News Update, March 3rd, 2018

Overseas borrowing by India Inc falls

India Inc showed less enthusiasm in tapping overseas markets for meeting funding requirements in January this year in the backdrop of rising interest rates in the offshore funding markets and recovery in domestic credit demand. Funds raised by Indian Corporates via external commercial borrowings (ECBs) at $540.464 million in January was about 70 per cent lower compared with the $1.8 billion mopped up in the same month last year. By contrast, as per Reserve Bank of India data, non-food bank credit disbursed by scheduled commercial banks in India increased by 9.5 per cent year-on-year in January 2018, compared with an increase of 3.5 per cent in January 2017. ECBs are commercial loans raised by eligible resident entities from recognized non-resident entities.

Source: Business Line

India needs an independent audit regulator

Almost all major economies today have independent audit regulators, with the most prominent ones being set up between 2000 and 2005. The Public Company Accounting Oversight Board (PCAOB) in the US is one of the earliest regulators, set up as a result of the Sarbanes-Oxley Act of 2002. To share knowledge and experiences, the International Forum of Independent Audit Regulators (IFIAR) was set up in 2006. Today, IFIAR has 52 independent audit regulators worldwide. These facts indicate the significance, need and acceptability of independent audit regulators.
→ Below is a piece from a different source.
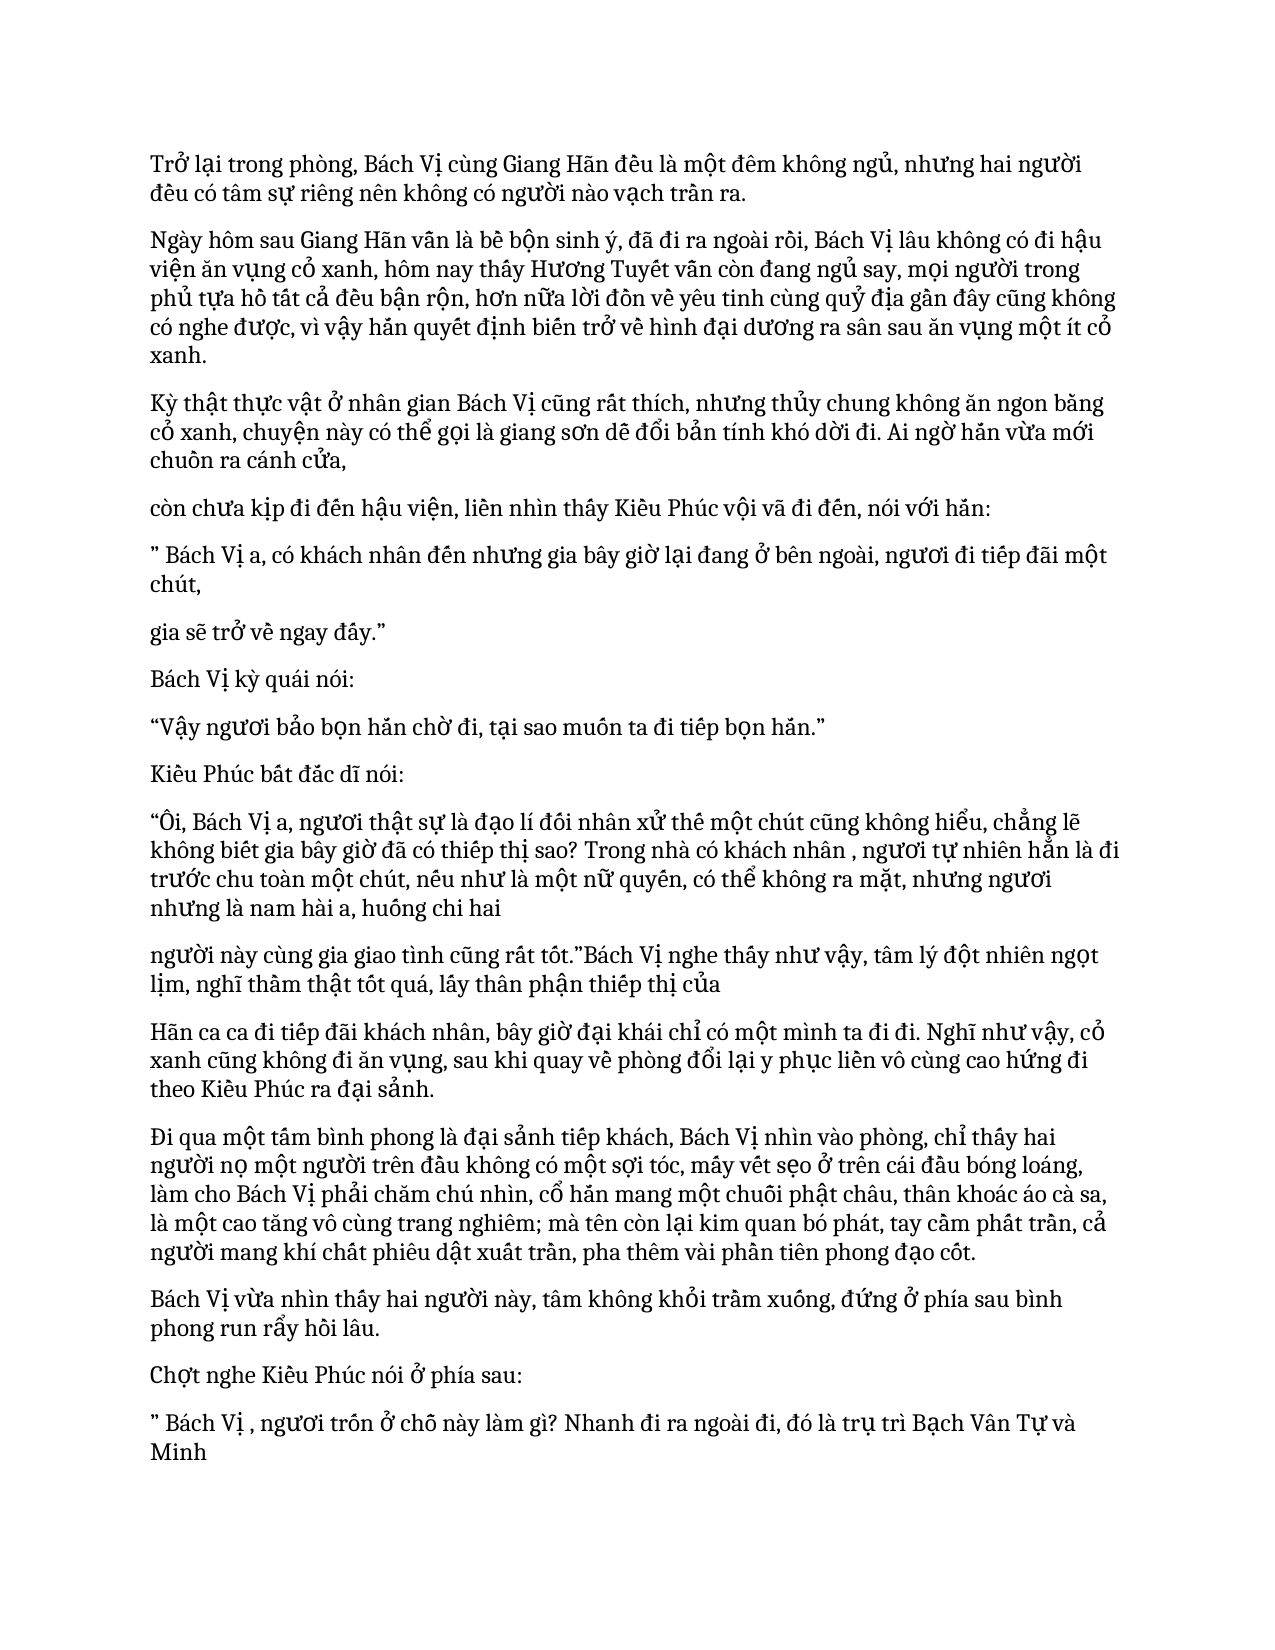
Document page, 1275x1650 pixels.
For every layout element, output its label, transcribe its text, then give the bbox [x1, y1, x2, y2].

Given the overwhelming support that the concept has garnered around the world, it would seem that it is hard to find an argument against setting up such a body.

Source: Business Line

RBI rejects pleas from mobile wallet entities for less stringent KYC rules

The Reserve Bank of India (RBI) has turned down a request from mobile wallet entities for less stringent Know Your Customer (KYC) rules. A few weeks earlier, major companies in this segment and in financial technology, along with senior members of the sectoral body, Payments Council of India (PCI), met RBI officials. They requested that if a general relaxation was not possible, it could be considered for at least transactions less than Rs 10,000 a month. Source say RBI would have none of it. Those in the sector say the infrastructure needed for the full KYC process is yet to be rolled out, a deterrent for many. “KYC norms for users of mobile wallets will be a deterrent to the growing wallet industry and might also kill smaller transactions.

Source: Business Standard

RBI creates sub-targets for foreign banks to lend to farmers, MSMEs

The Reserve Bank of India (RBI) has directed foreign banks with more than 20 branches to mandatorily create sub-targets to lend a portion of their loan books to small and marginal farmers, as well as micro enterprises. Banks, including Standard Chartered, Citibank and HSBC, have more than 20 branches in India. Foreign banks in India will have to eventually lend 40 per cent of their total loan book to the priority sector by 2020. Banks have been complaining against this mandate, but the creation of a sub-target is likely to put them off even more. In a notification on its website, RBI said a sub-target of 8 per cent of net bank credit, or credit equivalent amount of off-balance sheet exposure, whichever is higher, “shall become applicable for foreign banks with 20 branches and above, for lending to small and marginal farmers from FY 2018-19.”

Source: Business Standard

Delhi Development Authority proposes new building byelaws

Architects, structural engineers, construction companies, contractors and site engineers building three-storey flats or bigger shopping complexes may be responsible for any structural flaws or defects that occur within 10 years of the building being constructed. Tightening Delhi’s development control rules, the ministry of housing and urban affairs has proposed an amendment in Unified Building Bye-Laws for Delhi 2016, which would now hold responsible all contractors and even site supervisors of defects in a building constructed on plot size of 750 square meters and upwards. In simpler terms, it brings under the ambit of Unified Building Bye-Laws plots in swanky residential colonies like Greater Kailash Part I, Green Park, Vasant Vihar, Satya Niketan and Defence Colony. These posh colonies have seen increased building activity by private builders who build multiple flats on one residential plot with an average size of 750 to 1,000 square metres and sell them floor – wise.

Source: Economic Times

Aviation sector on a high as UDAN spreads wings

India is rapidly expanding its aviation network beyond its biggest cities, developing airports at 18 smaller and unserved destinations over the past year and seeking to bring commercial flights to at least five more towns over the next few months. “By March end, we aim to operationalise others such as Adampur in Jalandhar and Salem in Tamil Nadu,” a senior official at the state owned Airports Authority of India (AAI) told ET. Another 12 airports, to be put up for bids, are in various stages of development and may take more than a year to be ready. To be sure, industry sources are somewhat sceptical about the fate of all of these links, and believe that some may require complex issues to be solved before flights were to begin.